**AUFGABE**
Wie hoch ist laut dem folgenden Textabschnitt die von der Bundesregierung geplante Nettoentlastung insgesamt?

**TEXTABSCHNITT**
::::

Es gibt also eine breite und spürbare Entlastung. Wo aber alle Arbeitnehmer, Familien und Unternehmen entlastet werden sollen, muss zwangsläufig einer belastet werden. In diesem Falle sind es die öffentlichen Hände und die durch die Bundesregierung geplante und zum Teil schon umgesetzte Nettoentlastung der Bürgerunternehmen von insgesamt 73 Milliarden DM. Also wir haben etwa 30 Milliarden DM in der ersten Stufe, 43 Milliarden DM in der zweiten und dritten Stufe. Das strapaziert die öffentlichen Haushalte stark. Der Staat geht mit dieser Steuerreform bis an die Grenze seiner Belastbarkeit. Auch uns werden in den kommenden Jahren die fehlenden Steuereinnahmen zu schaffen machen.
Dennoch sind diese Maßnahmen dringend geboten. Die Steuerpolitik der Vorgängerregierung hat sich auf regelmäßige Steuererhöhungen beschränkt. Bei gleichzeitiger Verengung der Bemessungsgrundlage hat uns das in eine Sackgasse geführt, aus der wir nur unter erheblichen Anstrengungen wieder herausfinden. Das Wirtschaftswachstum in Deutschland ist deutlich hinter das anderer Industrieländer zurückgefallen. Stagnationen drohte, Unternehmen hatten schwer an der Steuerlast zu tragen, Investitionen blieben aus. Die Binnennachfrage konnte aufgrund der hohen Steuerlast keine Wachstumsimpulse setzen. Der unbewältigte Reformstau wirkte sich lähmend aus in einer Zeit, in der sich die übrigen Industrienationen im Aufbruch befanden. Globalisierung, Internet und Biotechnologien seien hier exemplarisch genannt.
Also, meine Damen und Herren, es gibt keine Alternative. Wer international konkurrenzfähig bleiben, Wachstum fördern und Arbeitsplätze schaffen will, muss die Steuerschraube lockern. Und wie wirkt es nun in MecklenburgVorpommern? Jede Analyse der Gewinnsituation von Personenunternehmen in unserem Lande zeigt, dass Ertragskraft und Eigenkapitalbasis unterdurchschnittlich sind. Über die Hälfte aller Unternehmen im Lande erzielen Gewinne, die pro Jahr unter 50.000 DM liegen.
Vor diesem Hintergrund lohnt es sich, einmal die Entwürfe der Bundesregierung und der Opposition zu vergleichen. Auffällig ist zunächst, dass der Antrag der Opposition im Bundestag auf dem Entwurf der Bundesregierung aufbaut. Die wesentlichen Teile der Steuerreform trägt also die Opposition mit, ein gutes Zeichen, denke ich. Richtig interessant wird der Vergleich aber erst, wenn man die Unterschiede dann betrachtet. Den Spitzensteuersatz von 53 Prozent will die Opposition nicht etwa um 8 Prozent senken wie die Bundesregierung, sondern gleich um 18 Prozent.

::::

**MATERIALAUSZÜGE**

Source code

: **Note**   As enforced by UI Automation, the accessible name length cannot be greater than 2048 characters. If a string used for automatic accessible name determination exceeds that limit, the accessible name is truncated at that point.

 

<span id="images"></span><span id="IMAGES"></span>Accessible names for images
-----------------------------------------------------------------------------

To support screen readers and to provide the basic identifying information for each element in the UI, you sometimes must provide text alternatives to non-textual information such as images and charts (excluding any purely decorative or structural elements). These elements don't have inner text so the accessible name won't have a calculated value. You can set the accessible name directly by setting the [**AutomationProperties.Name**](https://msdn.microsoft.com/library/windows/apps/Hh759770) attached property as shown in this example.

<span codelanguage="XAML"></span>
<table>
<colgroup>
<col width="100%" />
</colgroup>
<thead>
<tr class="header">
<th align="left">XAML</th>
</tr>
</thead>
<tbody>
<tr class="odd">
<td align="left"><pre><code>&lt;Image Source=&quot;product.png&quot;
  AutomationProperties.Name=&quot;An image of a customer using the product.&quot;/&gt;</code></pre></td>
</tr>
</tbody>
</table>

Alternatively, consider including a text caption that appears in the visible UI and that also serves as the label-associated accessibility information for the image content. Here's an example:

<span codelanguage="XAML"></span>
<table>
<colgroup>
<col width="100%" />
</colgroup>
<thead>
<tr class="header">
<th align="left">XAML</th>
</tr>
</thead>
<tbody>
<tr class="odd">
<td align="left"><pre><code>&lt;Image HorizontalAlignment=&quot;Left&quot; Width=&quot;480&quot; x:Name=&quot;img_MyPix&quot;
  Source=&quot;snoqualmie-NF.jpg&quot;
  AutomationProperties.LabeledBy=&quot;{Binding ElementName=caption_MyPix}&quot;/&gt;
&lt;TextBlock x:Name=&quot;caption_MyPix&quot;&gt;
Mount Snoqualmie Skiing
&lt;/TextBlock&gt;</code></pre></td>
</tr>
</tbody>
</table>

::::

**ERGEBNIS**
Sie beträgt insgesamt 73 Milliarden DM.